Community hospitals are a long established component of healthcare provision in England, and their potential to provide intermediate care has been recognised. But previous health economic studies of community hospital care have been methodologically weak and difficult to interpret.
So researchers compared the cost effectiveness of post-acute care at a community hospital and a district general hospital in Yorkshire, England.
They identified 220 patients (average age 85 years) needing rehabilitation after an acute illness that required admission to hospital. 141 patients were randomised to a community hospital and 79 patients were randomised to an elderly care department in a district general hospital.
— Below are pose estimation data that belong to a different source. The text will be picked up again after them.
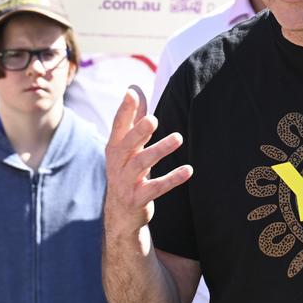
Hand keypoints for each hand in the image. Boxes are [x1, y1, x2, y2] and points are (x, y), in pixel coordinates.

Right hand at [104, 86, 192, 235]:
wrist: (121, 213)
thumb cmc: (127, 170)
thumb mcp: (128, 146)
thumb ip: (132, 119)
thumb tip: (133, 88)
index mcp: (115, 148)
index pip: (118, 125)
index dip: (124, 109)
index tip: (131, 92)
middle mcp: (117, 163)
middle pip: (127, 144)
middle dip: (139, 131)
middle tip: (154, 119)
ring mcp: (125, 182)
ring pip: (141, 164)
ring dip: (159, 150)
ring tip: (178, 138)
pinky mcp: (137, 199)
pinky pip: (155, 188)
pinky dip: (172, 179)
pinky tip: (188, 170)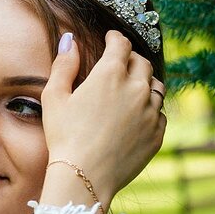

The health of each patient was measured at the start of the study, one week after discharge, and three and six months after randomisation. These measures were used to calculate a quality of life score. Health and social care costs for each patient were also calculated.
At six months, the average quality of life score was marginally (but non-significantly) higher for the community hospital group than for the district general hospital group. The average costs per patient were similar for the community hospital and district general hospital groups (£7233 v £7351).
Further analyses were carried out to test the robustness of these results, but they did not alter the overall findings.
"These results suggest that a locality based community hospital is as cost effective as a district general hospital for post acute care of older people," conclude the authors.